The original parish church of St. Peter was destroyed during the Civil War (1646). A new church was built between 1763 and 1769, which remained in use for two hundred years, closing 29th. June, 1969. Nowadays it is used for worship only once a year, to celebrate the feast of St. Peter. It is looked after by the Churches Conservation Trust.
The church exterior is best known for its tower at the west end with an unusual openwork spire. Less in evidence is the apse at the east end, shielded as it is by trees and shrubs. Access to the interior is from the west end. A central aisle with pews on both sides leads towards a stage, which obstructs one's view of the altar, but which is used for the summer concert season. Nave windows are plain, though the window above the altar provides a colourful contrast. The left-hand section depicts St. Peter and companion hauling in their fishing nets, whilst the right-hand section shows Christ seated and teaching.

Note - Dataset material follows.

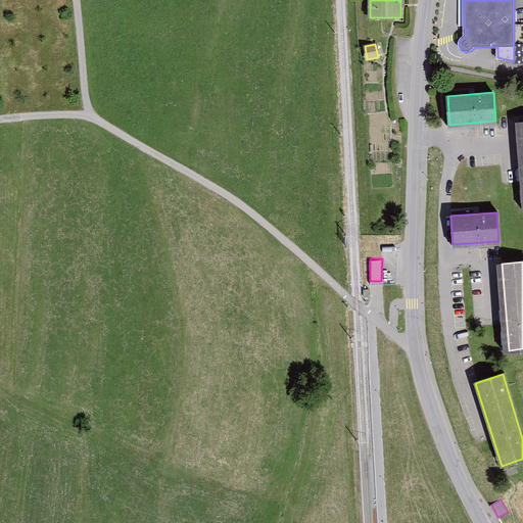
All buildings are outlined.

Of particular historic interest is one of those residents who supported the reconstruction of the Church in the seventeen-sixties, William Blackstone. Fellow of All Souls and Professor of Common Law at Oxford University, Magistrate of the Borough of Wallingford and knighted by George 111, he published four volumes of lectures entitled Commentaries on the Laws of England. These were the basis for the constitution and legal system of the United States. He is buried in St. Peter's Church, and his tomb is in the main aisle.